Lorsque Dieu agit pour défendre son honneur, ce n’est pas parce qu’il a un problème d’ego. Dieu est l’origine de tout bien, de tout ce qui a de la valeur. Dieu est plus grand et plus appréciable que tout. À chaque fois qu’un être créé, humain ou autre, prend la place de Dieu et reçoit l’honneur qui revient à Dieu, l’homme se détourne du bien suprême pour un bien moindre. Nous sommes perdants lorsque notre amour et notre espoir se tournent vers des choses insuffisantes, qui ne peuvent combler notre besoin fondamental de Dieu.
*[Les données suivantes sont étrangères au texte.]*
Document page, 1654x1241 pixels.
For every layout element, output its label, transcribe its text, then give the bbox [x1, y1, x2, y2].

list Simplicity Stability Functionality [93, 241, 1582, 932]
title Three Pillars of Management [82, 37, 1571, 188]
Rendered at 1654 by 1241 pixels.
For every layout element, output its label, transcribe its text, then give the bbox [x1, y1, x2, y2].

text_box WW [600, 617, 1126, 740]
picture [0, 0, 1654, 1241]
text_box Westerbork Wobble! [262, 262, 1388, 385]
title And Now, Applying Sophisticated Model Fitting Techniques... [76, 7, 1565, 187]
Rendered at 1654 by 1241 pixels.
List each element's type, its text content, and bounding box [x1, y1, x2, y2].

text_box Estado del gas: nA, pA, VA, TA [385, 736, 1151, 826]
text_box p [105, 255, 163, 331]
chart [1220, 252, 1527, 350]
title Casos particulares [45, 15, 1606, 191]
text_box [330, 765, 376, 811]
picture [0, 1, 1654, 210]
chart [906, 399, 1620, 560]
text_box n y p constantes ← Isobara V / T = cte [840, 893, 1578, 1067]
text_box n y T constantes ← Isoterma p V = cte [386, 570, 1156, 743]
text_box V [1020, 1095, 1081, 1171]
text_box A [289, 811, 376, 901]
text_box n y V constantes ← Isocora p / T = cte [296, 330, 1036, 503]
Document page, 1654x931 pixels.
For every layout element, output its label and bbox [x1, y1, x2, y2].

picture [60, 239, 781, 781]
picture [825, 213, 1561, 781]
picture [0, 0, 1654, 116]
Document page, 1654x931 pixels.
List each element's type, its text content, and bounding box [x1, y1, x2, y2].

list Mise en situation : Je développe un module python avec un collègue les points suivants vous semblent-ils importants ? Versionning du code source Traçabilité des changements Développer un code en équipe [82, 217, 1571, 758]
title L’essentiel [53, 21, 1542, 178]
De plus, les hommes et les systèmes qui se prennent pour Dieu se mettent en général à revendiquer les droits de Dieu sur les humains, et l’oppression et la barbarie s’ensuivent [1. Ainsi les systèmes communistes prétendaient pouvoir amener un salut terrestre, et sur base de cette prétention tout les moyens utilisés devenaient légitimes. Notons que la même chose s’ensuit lorsque des hommes revendiquent incarner la volonté de Dieu sur terre, ou agir au nom de Dieu avec une fausse conception de sa volonté.]. À l’inverse, lorsque Dieu donne à connaître qui il est, sa gloire et sa grandeur, il nous donne l’occasion de nous réjouir de qui il est.

L’humilité de Dieu.

Dieu est donc justifié d’avoir une haute opinion de lui-même ; la démesure n’est pas un concept approprié en ce qui le concerne, et la défense de son honneur est aussi nécessaire dans notre intérêt. Cependant, il y a aussi un sens où l’on peut dire que Dieu est humble. C’est celui où Dieu n’use pas de toutes ses prérogatives, où il laisse de côté une partie de ce qu’il pourrait revendiquer à bon droit.

Je pense qu’on peut le voir déjà dans la création. Dieu n’a pas besoin du monde et n’a pas besoin de nous ; il est complet en lui-même, et il a même une relation interne entre Père, Fils et Esprit. Pourtant, il a choisi de faire venir à l’existence un monde distinct de lui[1. Voir  Dieu n’est il qu’une force qui anime toutes choses ?].

Surtout, il a créé des êtres suffisamment libres pour pouvoir se détourner de lui et choisir contre lui. Lui qui tient tout dans ses mains, il n’a pas hésité à donner assez de marge de manœuvre à sa création pour que l’humanité choisisse contre lui.

Mais plus que cela, Dieu montre de l’humilité en s’incarnant en Jésus-Christ[1. Voir Que fête-t-on à Noël ?]. Dieu le Fils devient un homme, pauvre parmi les pauvres, exposé à la souffrance et à l’humiliation, comme l’exprime par exemple la lettre aux Philippiens :

Jésus Christ, lui qui est de condition divine, n’a pas considéré comme une proie à saisir d’être l’égal de Dieu. Mais il s’est dépouillé, prenant la condition de serviteur, devenant semblable aux hommes, et, reconnu à son aspect comme un homme, il s’est abaissé, devenant obéissant jusqu’à la mort, à la mort sur une croix [1. Lettre de Paul aux Philippiens, chapitre 2, versets 5 à 8.].

Jésus n’a pas prétendu être moins que ce qu’il était, mais il n’a pas exigé de recevoir tout ce qui lui était dû. Et c’est pour nous ramener à Dieu, pour rétablir la relation brisée par la révolte de l’homme que Dieu est devenu homme[1. Voir pourquoi Jésus est-il mort – mort pour nos fautes, et toute la série ].

Ainsi, non seulement Dieu n’est pas orgueilleux, ne pouvant pas se surestimer. Mais en plus il fait preuve d’une réelle humilité en choisissant d’être en relation avec le monde et avec les hommes, et en s’humiliant dans l’abaissement de Jésus-Christ. De ce point de vue, par son incarnation en Jésus de Nazareth, Dieu démontre son humilité d’une manière qui n’a pas son pareil dans les autres religions.